PROBLEM TO SOLVE:
Return every line of the rows below verbatim, omitting the pictures from your answer.

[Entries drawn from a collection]
###
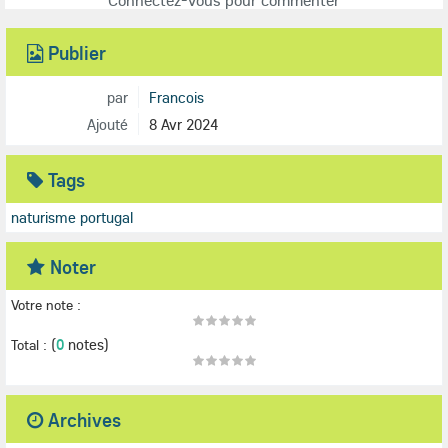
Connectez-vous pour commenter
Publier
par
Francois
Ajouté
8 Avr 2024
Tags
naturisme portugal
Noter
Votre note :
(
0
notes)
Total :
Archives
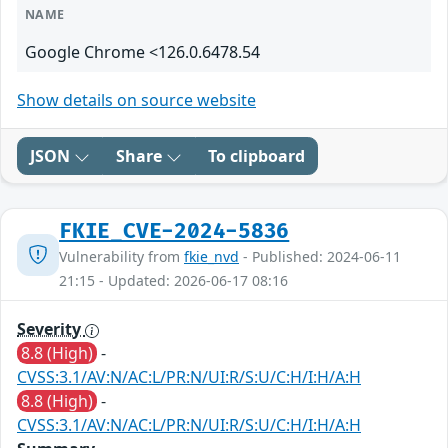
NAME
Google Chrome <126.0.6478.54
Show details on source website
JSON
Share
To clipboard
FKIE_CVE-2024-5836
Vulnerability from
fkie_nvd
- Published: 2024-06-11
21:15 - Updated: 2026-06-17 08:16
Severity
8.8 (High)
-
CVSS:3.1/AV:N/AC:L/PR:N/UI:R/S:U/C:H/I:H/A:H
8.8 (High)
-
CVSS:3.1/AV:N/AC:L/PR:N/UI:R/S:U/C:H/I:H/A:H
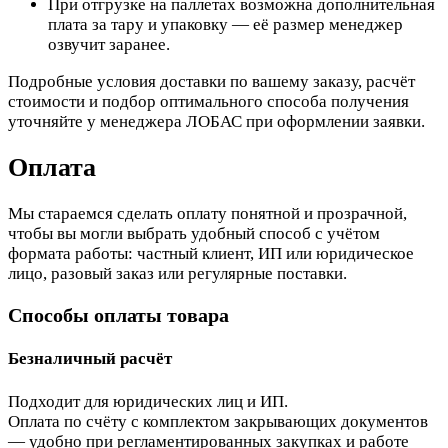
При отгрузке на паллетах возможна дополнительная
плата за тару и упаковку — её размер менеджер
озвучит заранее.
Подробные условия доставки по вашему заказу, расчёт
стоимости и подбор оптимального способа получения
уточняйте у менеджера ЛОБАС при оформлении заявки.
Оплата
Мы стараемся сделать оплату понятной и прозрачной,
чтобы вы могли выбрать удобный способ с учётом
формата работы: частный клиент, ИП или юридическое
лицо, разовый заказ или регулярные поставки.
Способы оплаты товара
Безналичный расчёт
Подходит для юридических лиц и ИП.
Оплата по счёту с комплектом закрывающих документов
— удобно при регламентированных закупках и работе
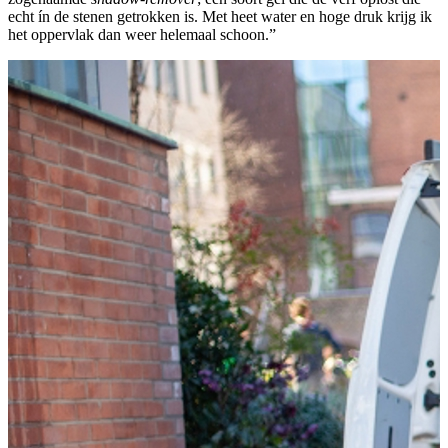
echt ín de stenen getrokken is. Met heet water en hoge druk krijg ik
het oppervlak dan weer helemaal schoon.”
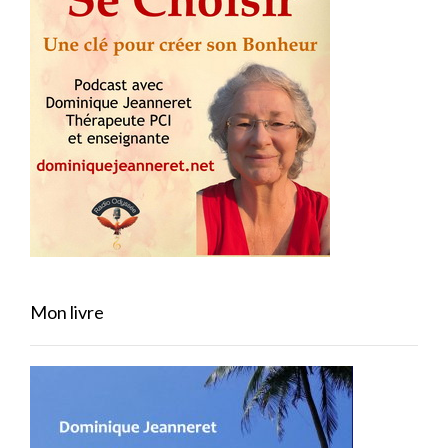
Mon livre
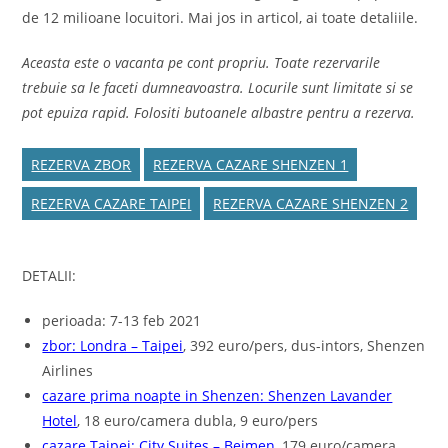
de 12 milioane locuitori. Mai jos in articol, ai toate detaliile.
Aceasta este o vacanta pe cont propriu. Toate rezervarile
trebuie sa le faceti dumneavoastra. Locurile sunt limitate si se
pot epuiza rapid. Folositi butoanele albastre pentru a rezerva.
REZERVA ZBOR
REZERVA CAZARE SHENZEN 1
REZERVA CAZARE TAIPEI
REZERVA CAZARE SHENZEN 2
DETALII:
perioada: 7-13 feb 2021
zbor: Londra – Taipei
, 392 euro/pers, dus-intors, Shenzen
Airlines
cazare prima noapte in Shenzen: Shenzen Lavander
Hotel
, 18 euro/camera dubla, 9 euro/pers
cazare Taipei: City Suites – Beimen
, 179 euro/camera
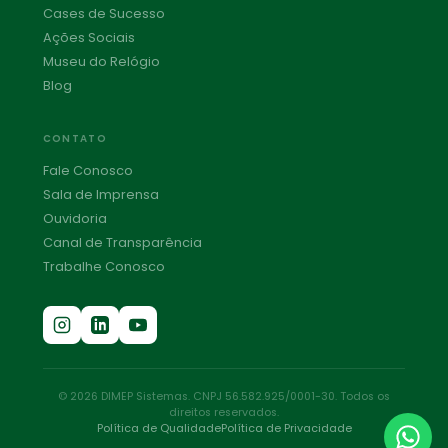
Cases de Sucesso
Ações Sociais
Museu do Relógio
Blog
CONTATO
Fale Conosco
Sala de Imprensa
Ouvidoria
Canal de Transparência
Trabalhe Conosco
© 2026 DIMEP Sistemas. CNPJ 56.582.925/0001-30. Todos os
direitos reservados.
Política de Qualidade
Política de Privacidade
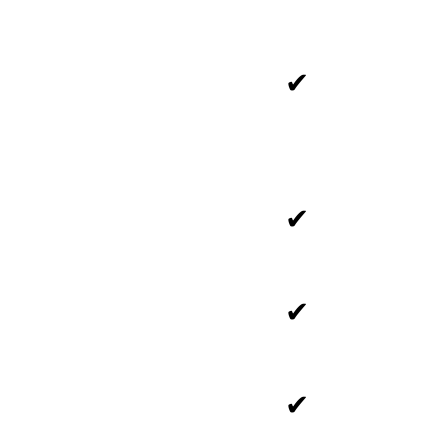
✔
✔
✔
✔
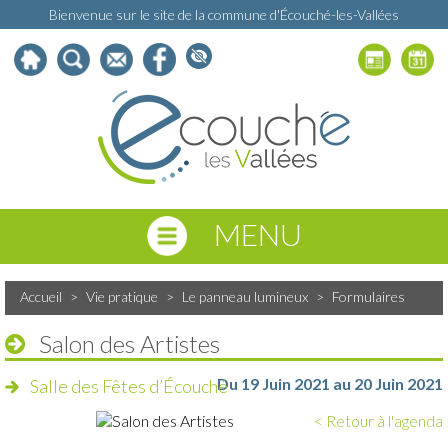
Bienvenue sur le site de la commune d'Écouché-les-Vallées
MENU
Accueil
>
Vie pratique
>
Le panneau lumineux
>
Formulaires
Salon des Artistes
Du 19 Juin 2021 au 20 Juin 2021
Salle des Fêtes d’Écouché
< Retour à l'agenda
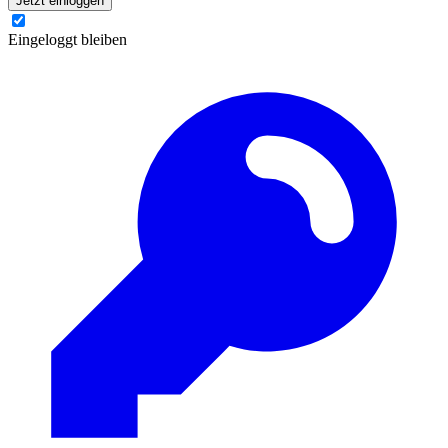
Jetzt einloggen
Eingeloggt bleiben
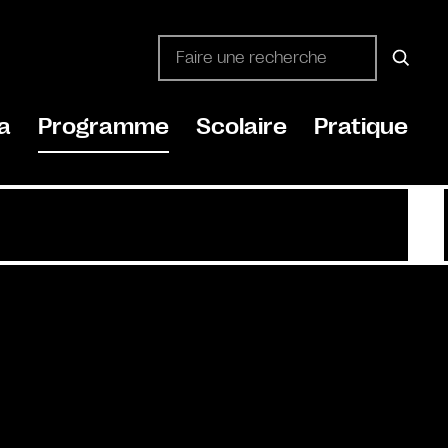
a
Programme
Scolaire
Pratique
###
WRITTEN ANSWER:
Connectez-vous pour commenter
Publier
par
Francois
Ajouté
8 Avr 2024
Tags
naturisme portugal
Noter
Votre note :
(
0
notes)
Total :
Archives
NAME
Google Chrome <126.0.6478.54
Show details on source website
JSON
Share
To clipboard
FKIE_CVE-2024-5836
Vulnerability from
fkie_nvd
- Published: 2024-06-11
21:15 - Updated: 2026-06-17 08:16
Severity
8.8 (High)
-
CVSS:3.1/AV:N/AC:L/PR:N/UI:R/S:U/C:H/I:H/A:H
8.8 (High)
-
CVSS:3.1/AV:N/AC:L/PR:N/UI:R/S:U/C:H/I:H/A:H
При отгрузке на паллетах возможна дополнительная
плата за тару и упаковку — её размер менеджер
озвучит заранее.
Подробные условия доставки по вашему заказу, расчёт
стоимости и подбор оптимального способа получения
уточняйте у менеджера ЛОБАС при оформлении заявки.
Оплата
Мы стараемся сделать оплату понятной и прозрачной,
чтобы вы могли выбрать удобный способ с учётом
формата работы: частный клиент, ИП или юридическое
лицо, разовый заказ или регулярные поставки.
Способы оплаты товара
Безналичный расчёт
Подходит для юридических лиц и ИП.
Оплата по счёту с комплектом закрывающих документов
— удобно при регламентированных закупках и работе
echt ín de stenen getrokken is. Met heet water en hoge druk krijg ik
het oppervlak dan weer helemaal schoon.”
Mon livre
de 12 milioane locuitori. Mai jos in articol, ai toate detaliile.
Aceasta este o vacanta pe cont propriu. Toate rezervarile
trebuie sa le faceti dumneavoastra. Locurile sunt limitate si se
pot epuiza rapid. Folositi butoanele albastre pentru a rezerva.
REZERVA ZBOR
REZERVA CAZARE SHENZEN 1
REZERVA CAZARE TAIPEI
REZERVA CAZARE SHENZEN 2
DETALII:
perioada: 7-13 feb 2021
zbor: Londra – Taipei
, 392 euro/pers, dus-intors, Shenzen
Airlines
cazare prima noapte in Shenzen: Shenzen Lavander
Hotel
, 18 euro/camera dubla, 9 euro/pers
cazare Taipei: City Suites – Beimen
, 179 euro/camera
Cases de Sucesso
Ações Sociais
Museu do Relógio
Blog
CONTATO
Fale Conosco
Sala de Imprensa
Ouvidoria
Canal de Transparência
Trabalhe Conosco
© 2026 DIMEP Sistemas. CNPJ 56.582.925/0001-30. Todos os
direitos reservados.
Política de Qualidade
Política de Privacidade
✔
✔
✔
✔
Bienvenue sur le site de la commune d'Écouché-les-Vallées
MENU
Accueil
>
Vie pratique
>
Le panneau lumineux
>
Formulaires
Salon des Artistes
Du 19 Juin 2021 au 20 Juin 2021
Salle des Fêtes d’Écouché
< Retour à l'agenda
Jetzt einloggen
Eingeloggt bleiben
a
Programme
Scolaire
Pratique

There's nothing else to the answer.